> **DOCUMENT TEXT**:
******************************

Everyone is interconnected today through social media. Everyone tries to stop time and to hold on to the present moment. Does this make us melancholic? This is the central question in Melancholia by director Sebastian Nübling, choreographer Ives Thuwis and early music specialist Andrea Marcon. After last year’s Der Untergang der Nibelungen, Nübling returns to the festival with a group of talented young performers, musicians of the La Cetra Barockorchester and singers, including the acclaimed countertenor Tim Mead. They create a delicate music theatre performance about the melancholy of youth and the realisation that human life is finite. The hypnotic lamentations of the old masters of melancholia, including Dowland and Monteverdi, resonate in the thoughts and sounds of today, conveying inner suffering at its most beautiful.

Last year, Sebastian Nübling (1960) and GOЯKI Theatre received many plaudits for their production Der Untergang der Nibelungen. This year, the German director returns to Amsterdam staging, together with Ives Thuwis (1963), Melancholia, a music theatre performance about finitude, mortality, melancholy and depression for twenty performers and the Swiss La Cetra baroque ensemble.

Last year, Sebastian Nübling (1960) and GOЯKI Theatre received many plaudits for their production Der Untergang der Nibelungen. This year, the German director returns to Amsterdam staging, together with Ives Thuwis (1963), Melancholia, a music theatre performance about finitude, mortality, melancholy and depression for twenty performers and the Swiss La Cetra baroque ensemble.

For modern people, melancholia is a negative state of mind which borders on depression and therefore needs to be cured as quickly as possible. In our competitive contemporary society, worrying and agonising too much is considered to interfere with reaching our targets and deadlines, and to prevent us from fulfilling our dreams. The young German poetry slammer Julia Engelmann (1992) expressed this sentiment aptly in her poem One Day, which unleashed a small revolution in the spring of 2013, attracting more than eight million hits on YouTube: 'One Day, Baby, we'll be old and we'll think of all the stories we could have told.' These lines describe the melancholia of a generation plagued by apathy, a generation of young people who see their dreams of a splendid, meaningful and exciting life stifled before they have even begun, having resigned themselves to the fact that nobody is really interested anyway.

******************************

> **WHAT NEEDS TO BE DONE**: Continue the piece on the Melancholia music theater production from the point where it ends.

(Entries from a dataset)
******************************

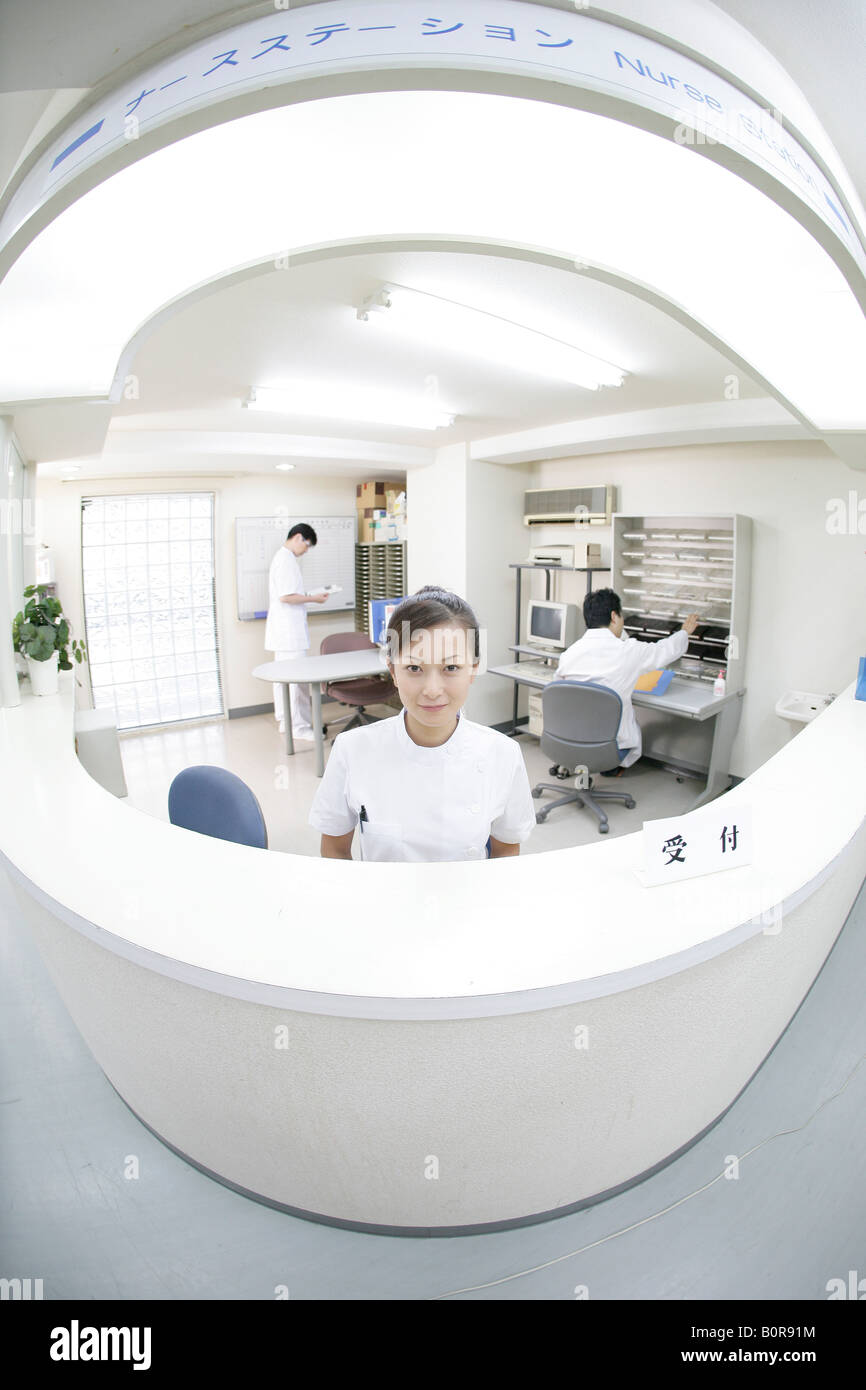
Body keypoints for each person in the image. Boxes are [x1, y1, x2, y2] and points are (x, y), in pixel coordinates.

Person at [309, 586, 536, 861]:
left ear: (473, 669)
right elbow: (334, 849)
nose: (432, 689)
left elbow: (507, 850)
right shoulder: (352, 750)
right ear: (393, 671)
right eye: (414, 668)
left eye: (450, 668)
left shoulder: (503, 754)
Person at [555, 588, 699, 771]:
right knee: (628, 727)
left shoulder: (568, 655)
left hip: (568, 741)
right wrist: (684, 632)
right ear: (614, 616)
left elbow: (558, 694)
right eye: (621, 617)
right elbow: (664, 650)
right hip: (608, 746)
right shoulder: (629, 651)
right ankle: (611, 767)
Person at [264, 524, 327, 741]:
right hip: (289, 634)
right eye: (307, 545)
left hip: (285, 633)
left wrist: (308, 594)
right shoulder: (286, 560)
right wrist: (314, 598)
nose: (306, 550)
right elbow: (287, 596)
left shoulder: (282, 559)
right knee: (296, 682)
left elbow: (290, 594)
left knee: (283, 681)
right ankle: (299, 727)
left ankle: (286, 722)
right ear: (298, 537)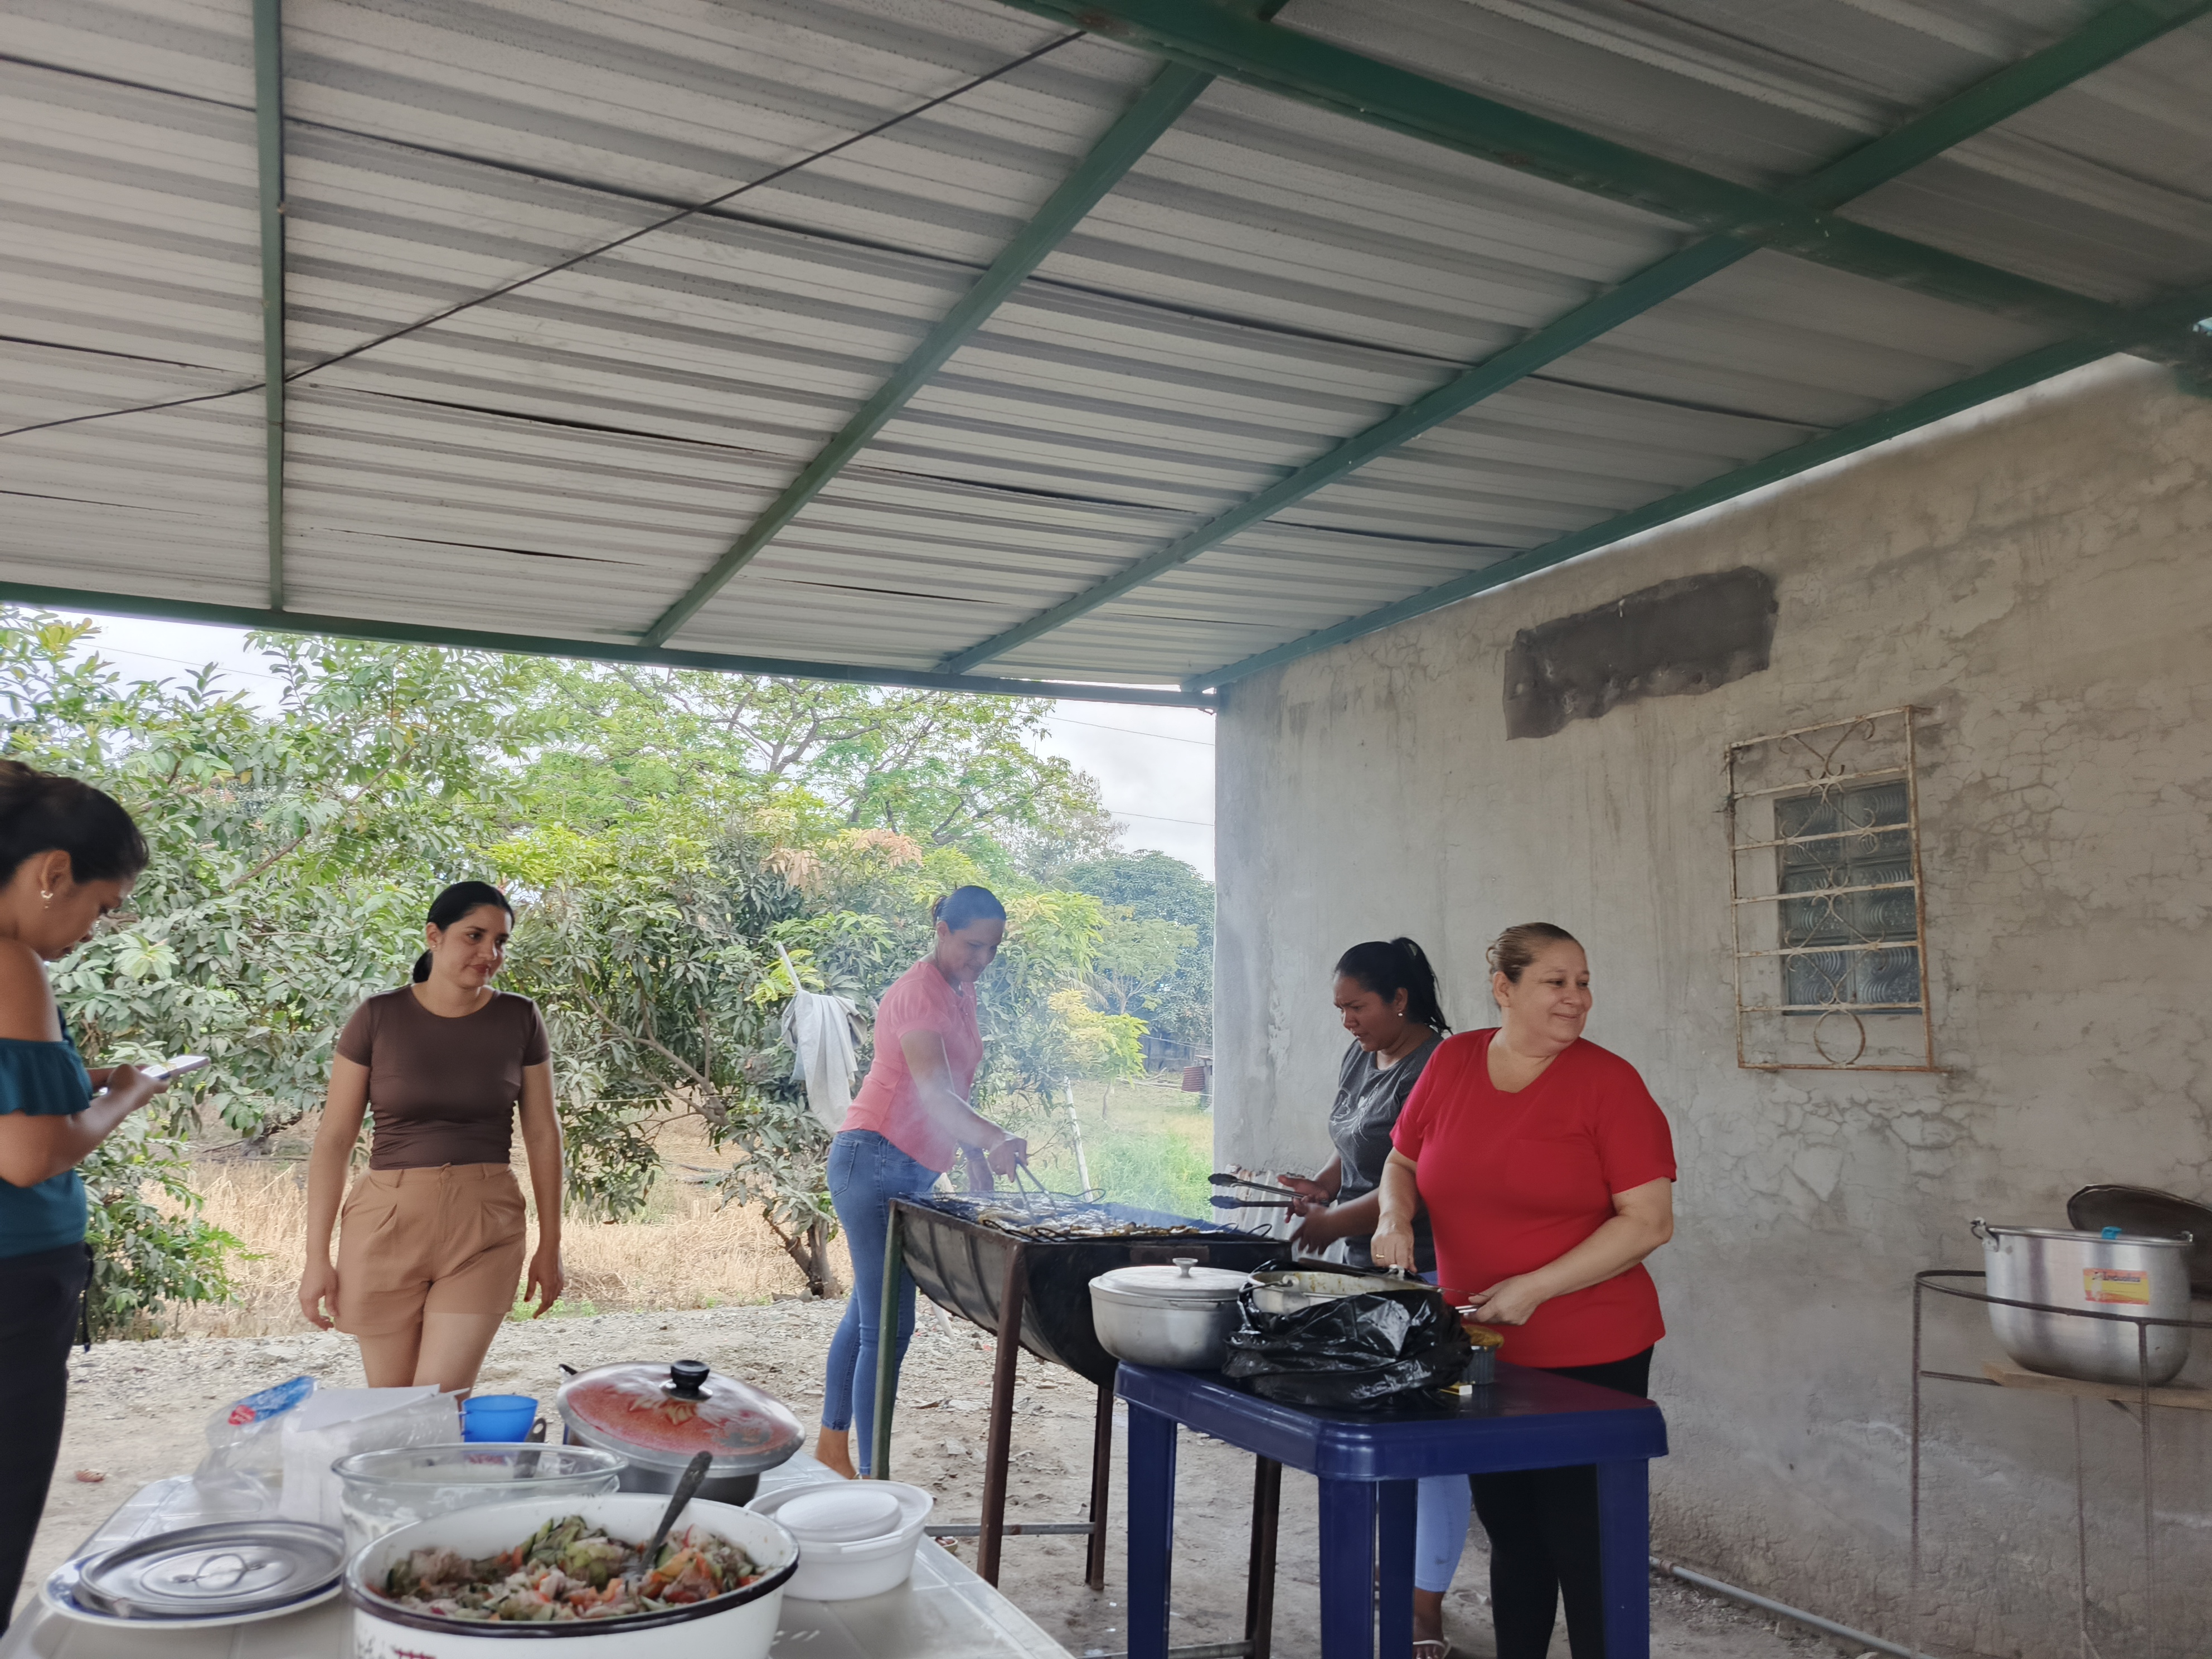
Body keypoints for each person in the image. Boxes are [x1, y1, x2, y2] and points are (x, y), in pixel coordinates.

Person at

******************************

> **EXERCISE OUTPUT**:
 

Still, melancholia has not always been synonymous with apathy, according to Nübling and Thuwis. This is why in Melancholia they contrast modern-day youth's alleged apathy with the notion of melancholia from the late Renaissance and early Baroque periods. During the sixteenth and seventeenth centuries, heartbreak and sorrow were seen as an important source of inspiration. Melancholy man had two sides to him. He was an outsider, but also a genius who understood the art of making music which transcends personal grief and brings solace to the soul.

 

The works performed in Melancholia speak volumes, ranging from madrigals and arias by Claudio Monteverdi to John Dowland's sorrowful lute songs and the expressive arias composed by the seventeenth-century Venetian composer Barabra Strozzi. The English countertenor Tim Mead (1981) takes centre stage, accompanied by the musicians of La Cetra. A special mention goes to Hunc ego from Domenico Mazzocchi's Lamentum Matris Euryali, in which the Roman composer experiments with microtonal scales. The instrumental intermezzos include Johann Jakob Frohberger's Meditation faite sur ma mort future, sonatas and toccatas by Dario Castello and Giovanni Valentini and a passacaglia by Biagio Marini. The musical direction is by the Italian conductor Andrea Marcon (1963).

 

In Melancholia, twenty young performers are joined by the La Cetra ensemble's singers and musicians to explore the positive side of sorrow and gloom, as well as the relationship between melancholy and our own feeling of mortality, a theme that pervades the philosophical discussion of the subject throughout history. Sebastian Nübling's and Ives Thuwis' imagery and Muriel Gerstner's set design make Melancholia into an original, physical brand of music theatre, blending movement, space, sound and design.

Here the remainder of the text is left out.